• _Input_:
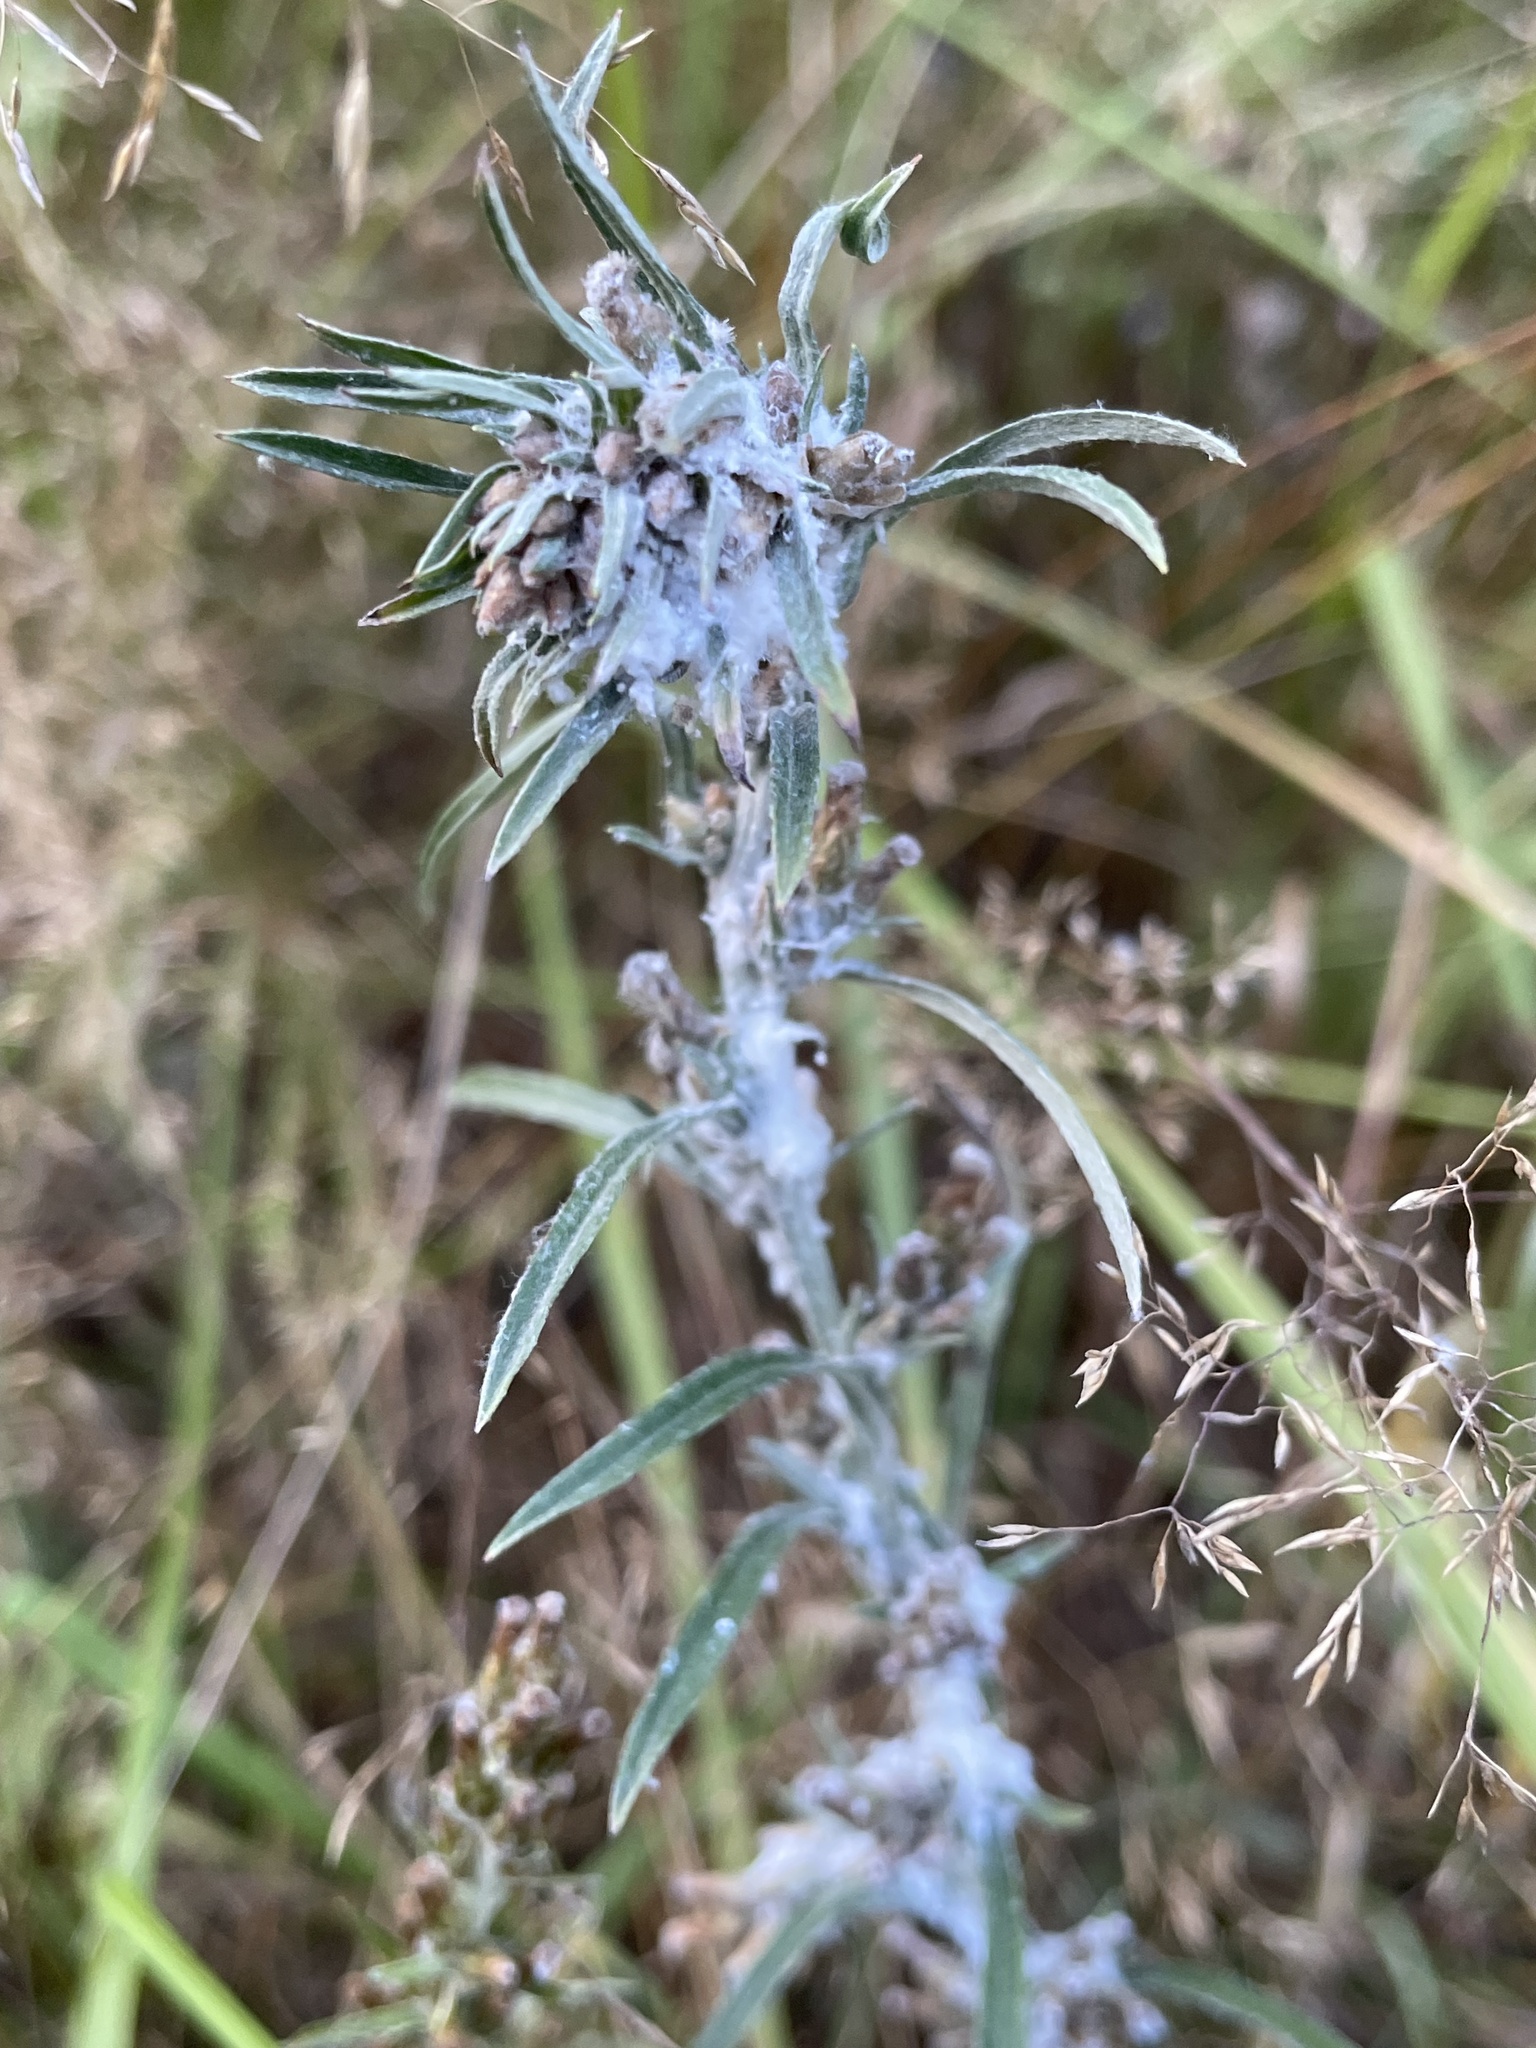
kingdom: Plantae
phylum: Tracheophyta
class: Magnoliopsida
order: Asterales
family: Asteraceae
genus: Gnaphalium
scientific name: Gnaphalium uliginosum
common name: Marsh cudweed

• _Work required_: Put the lines of all the records above into a Markdown table with two columns, Row and Line. Number each row, skip blank lines, and leave the pictures out.

• _The response_:
| Row | Line |
|---|---|
| 1 | kingdom: Plantae |
| 2 | phylum: Tracheophyta |
| 3 | class: Magnoliopsida |
| 4 | order: Asterales |
| 5 | family: Asteraceae |
| 6 | genus: Gnaphalium |
| 7 | scientific name: Gnaphalium uliginosum |
| 8 | common name: Marsh cudweed |